[Edit tracking data]
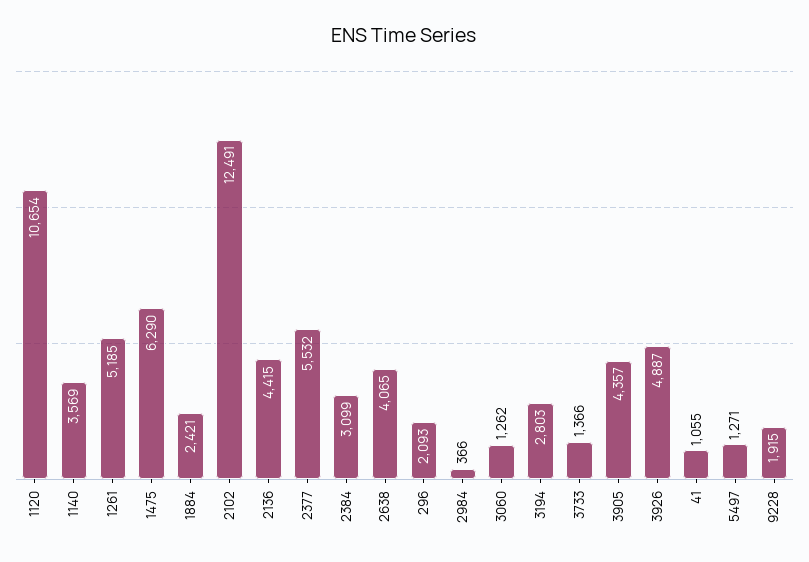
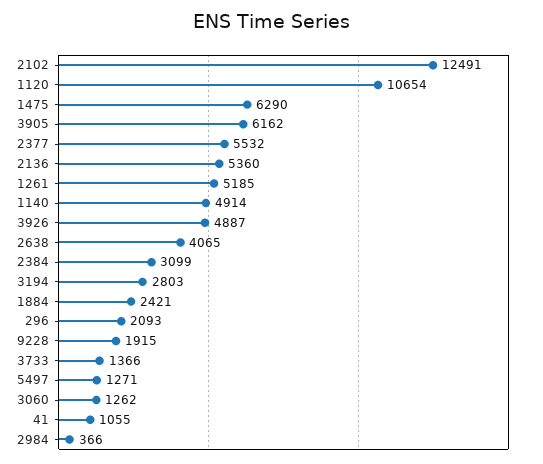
1140: 3569 -> 4914
2136: 4415 -> 5360
3905: 4357 -> 6162

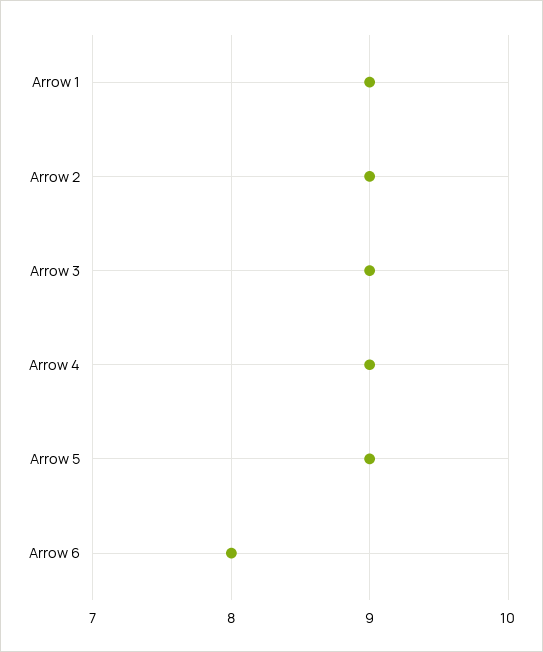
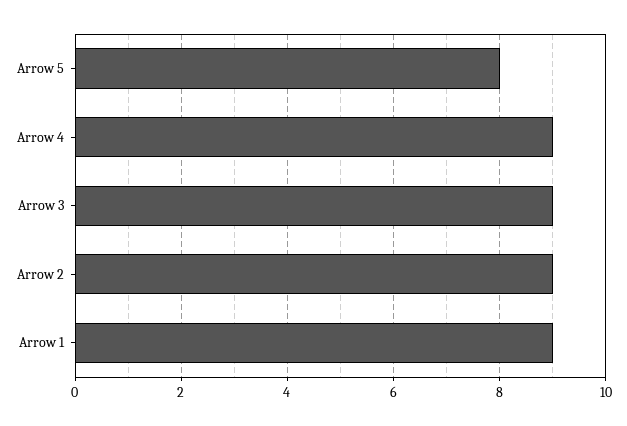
Arrow 5: 9 -> 8
Arrow 6: 8 -> none

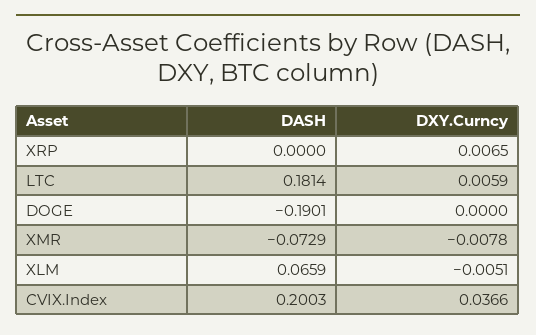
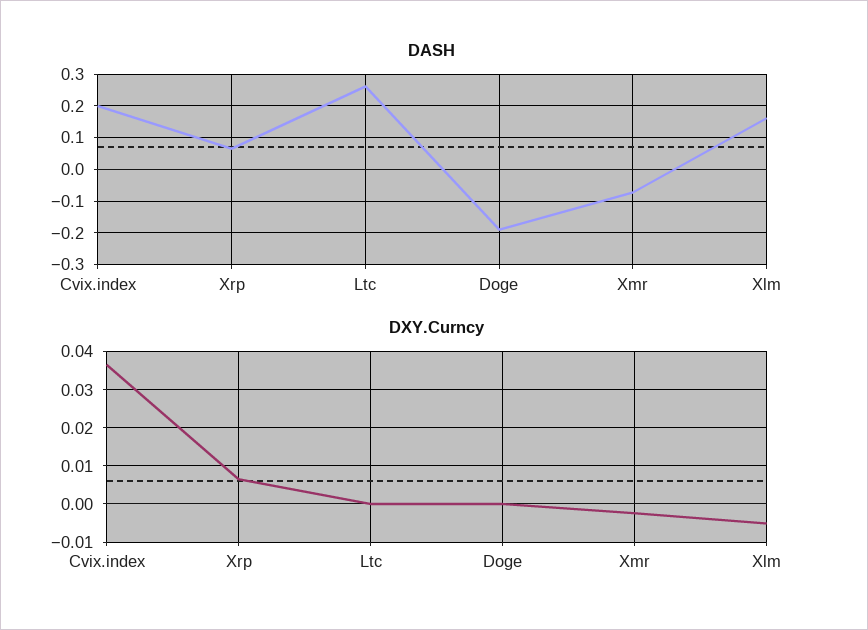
DASH, XRP: 0 -> 0.06
DASH, LTC: 0.1814 -> 0.26
DXY.Curncy, LTC: 0.0059 -> 0
DXY.Curncy, XMR: -0.0078 -> -0.002
DASH, XLM: 0.0659 -> 0.16

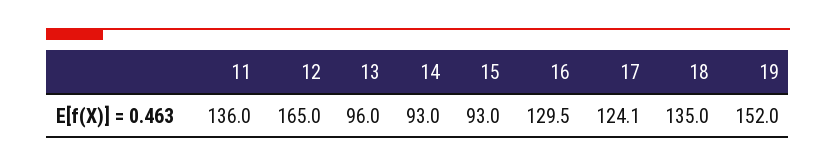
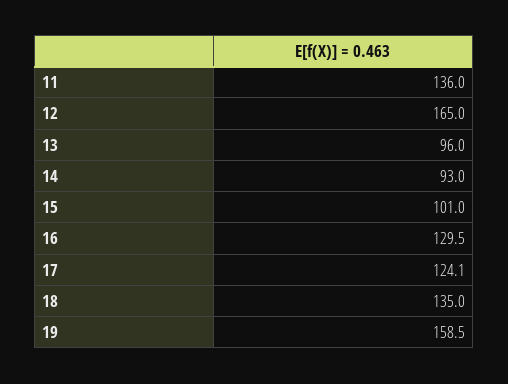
15: 93 -> 101
19: 152 -> 158.5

| What you need to do |
Set down word for word every line from the line containing "DASH, LTC: 0.1814 -> 0.26" through the last line of the entries, and nothing more; no pictures.

| Your response |
DASH, LTC: 0.1814 -> 0.26
DXY.Curncy, LTC: 0.0059 -> 0
DXY.Curncy, XMR: -0.0078 -> -0.002
DASH, XLM: 0.0659 -> 0.16

15: 93 -> 101
19: 152 -> 158.5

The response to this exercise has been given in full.